- _Aufgaben_
1 - Erkläre in einem bis drei Sätzen, warum die Journalisten nach Kurt Biedenkopf im Bericht über den Journalistentag den Willen zur Unabhängigkeit stets bewahren müssen.
2 - Setze den Bericht über den Journalistentag nach seinem letzten Satz fort.

Fehlendes Rückgrat ist nicht zu ersetzen

Erster deutsch-deutscher Journalistentag im Berliner ICC / Nachhilfe, Ratschläge und praktische Tips für die KollegInnen aus dem Osten  ■  Aus Berlin Ute Thon

Über tausend JournalistInnen fanden sich am Mittwoch im Internationalen Congress Centrum in Berlin zum ersten deutsch-deutschen Journalistentag ein, zu dem der (West-) Deutsche Journalistenverband (DJV) geladen hatte. Viermal soviele DDR-JournalistInnen wie BRD-KollegInnen waren zum grenzüberschreitenden Informationsaustausch erschienen, um über Berufsfelder, Arbeitsbedingungen, Tarifverträge und betriebliche Mitbestimmungsmodelle bei Rundfunk und Presse zu reden.

In seinem Eröffnungsreferat würdigte Kurt Biedenkopf noch einmal das hohe Gut der Pressefreiheit, ohne das es keine freie Gesellschaft gebe. Die Journalisten selbst müßten diese Freiheit ausüben und den Willen zur Unabhängigkeit stets bewahren. Denn es sei Aufgabe der Presse, die Mächtigen des Staates zu kontrollieren. Dazu bedürfe es rechtlicher Grundlagen zur Sicherung der Pressefreiheit. Doch fehlendes Rückgrat könne nicht durch Gesetze ersetzt werden, ermahnte er die Zuhörer.

Biedenkopfs Nachhilfestunde in Sachen Pressefreiheit war charakteristisch für den Verlauf der ganzen Veranstaltung. Die DDR-JournalistInnen, unsicher und unerfahren im Aufbau einer unabhängigen Medienlandschaft, bekamen praktische Ratschläge. „Bei unserer Zeitung hat sich der Bauer-Verlag als Kooperationspartner angeboten. Wie sollen wir das einschätzen?“ fragte eine Journalistin aus Frankfurt/Oder.

Die erfahrenen Westkollegen klärten sie darüber auf, daß es sich bei jenem Verlag um ein sehr konservatives Haus handelt, das im Westen vorwiegend Frauenzeitschriften und Sexmagazine herausgibt. Als Allheilmittel gegen den fortschreitenden Verdrängungswettbewerb auf dem DDR -Pressemarkt empfahlen die DJV-Vertreter vor allem gewerkschaftliche Organisation. In verschiedenen Arbeitsgruppen wurden die Teilnehmer über westliche Regeln in Sachen Tarifvertragsverhandlungen, Rentenversorgung und Krankenversicherung aufgeklärt. Gleichzeitig wurde auch unumwunden um Mitgliedschaft im DJV geworben. Entsprechendes Informationsmaterial wurde den DDR-Kollegen gleich stapelweise offeriert.

(Gesammelte Dateneinträge)
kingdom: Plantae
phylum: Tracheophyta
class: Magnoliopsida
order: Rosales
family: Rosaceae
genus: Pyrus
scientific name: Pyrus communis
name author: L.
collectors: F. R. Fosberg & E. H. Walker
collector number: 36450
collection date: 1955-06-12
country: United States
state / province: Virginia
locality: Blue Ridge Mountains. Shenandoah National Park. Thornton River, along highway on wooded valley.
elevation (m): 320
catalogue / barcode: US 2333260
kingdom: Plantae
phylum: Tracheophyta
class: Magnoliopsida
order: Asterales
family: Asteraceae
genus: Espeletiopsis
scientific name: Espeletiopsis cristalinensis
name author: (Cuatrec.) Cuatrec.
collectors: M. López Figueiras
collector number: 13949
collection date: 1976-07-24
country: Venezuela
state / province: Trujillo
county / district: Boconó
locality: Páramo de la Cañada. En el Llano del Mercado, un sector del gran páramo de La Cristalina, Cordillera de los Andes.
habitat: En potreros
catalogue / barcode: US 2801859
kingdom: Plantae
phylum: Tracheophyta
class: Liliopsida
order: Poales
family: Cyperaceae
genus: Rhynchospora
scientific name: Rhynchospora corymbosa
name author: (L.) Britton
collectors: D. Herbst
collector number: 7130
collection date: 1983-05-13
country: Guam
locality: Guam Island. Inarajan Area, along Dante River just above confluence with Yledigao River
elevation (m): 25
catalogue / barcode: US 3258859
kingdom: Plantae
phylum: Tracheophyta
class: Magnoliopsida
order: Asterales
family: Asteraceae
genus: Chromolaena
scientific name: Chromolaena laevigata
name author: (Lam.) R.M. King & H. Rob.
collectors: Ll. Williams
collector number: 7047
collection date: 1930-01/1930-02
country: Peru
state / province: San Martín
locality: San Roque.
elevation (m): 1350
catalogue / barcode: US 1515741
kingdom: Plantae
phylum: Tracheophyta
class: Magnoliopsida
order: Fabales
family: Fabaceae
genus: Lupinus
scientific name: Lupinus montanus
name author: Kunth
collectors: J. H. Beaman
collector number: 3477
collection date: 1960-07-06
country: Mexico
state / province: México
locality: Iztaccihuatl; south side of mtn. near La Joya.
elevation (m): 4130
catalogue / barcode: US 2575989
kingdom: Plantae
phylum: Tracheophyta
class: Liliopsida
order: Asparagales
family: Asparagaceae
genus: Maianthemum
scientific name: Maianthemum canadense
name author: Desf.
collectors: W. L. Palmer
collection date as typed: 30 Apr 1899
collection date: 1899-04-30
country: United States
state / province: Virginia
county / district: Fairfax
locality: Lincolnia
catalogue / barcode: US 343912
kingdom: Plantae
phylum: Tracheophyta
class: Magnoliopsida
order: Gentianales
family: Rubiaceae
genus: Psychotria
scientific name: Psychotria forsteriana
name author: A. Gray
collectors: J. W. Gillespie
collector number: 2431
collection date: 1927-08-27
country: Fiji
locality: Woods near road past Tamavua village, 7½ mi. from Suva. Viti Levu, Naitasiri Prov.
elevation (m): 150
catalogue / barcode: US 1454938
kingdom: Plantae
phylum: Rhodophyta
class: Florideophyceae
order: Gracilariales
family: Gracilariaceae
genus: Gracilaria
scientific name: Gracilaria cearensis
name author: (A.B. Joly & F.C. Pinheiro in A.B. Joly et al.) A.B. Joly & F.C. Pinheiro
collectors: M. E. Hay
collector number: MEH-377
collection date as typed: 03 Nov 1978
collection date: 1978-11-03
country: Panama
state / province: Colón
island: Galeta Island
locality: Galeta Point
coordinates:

- _Lösungen_
1 - Nach Biedenkopf ist es Aufgabe der Presse, die Mächtigen des Staates zu kontrollieren. Deshalb müssen die Journalisten die Pressefreiheit selbst ausüben und den Willen zur Unabhängigkeit stets bewahren.

2 -
Augenscheinlich war, daß die Vertreter der schreibenden Zunft aus der DDR wesentlich verunsicherter und resignierter in die Zukunft blickten als ihre KollegInnen aus den Funkhäusern. Die zentralistische Stuktur des DDR-Rundfunks hat es schneller möglich gemacht, daß sich dort nach der Wende Redakteurs- und Betriebsräte bildeten, die nun Redaktionsstatute ausarbeiten und mit Vehemenz die Mitbestimmung bei Reformdebatten fordern. Wie allerdings die DDR-Rundfunklandschaft in der Zukunft aussehen wird, darüber konnten auch die Veranstalter keine zuverlässige Prognose abgeben. Empfohlen wurde den DDR-Hörfunk- und Fernsehleuten die Errichtung eines föderalistischen Rundfunksystems nach BRD-Vorbild, gekoppelt mit dem Vorschlag, für die Etablierung konkurrenzfähiger öffentlich-rechtlicher Sender eine Schonfrist einzuführen, die private Anbieter erst einmal von dem Markt fernhält.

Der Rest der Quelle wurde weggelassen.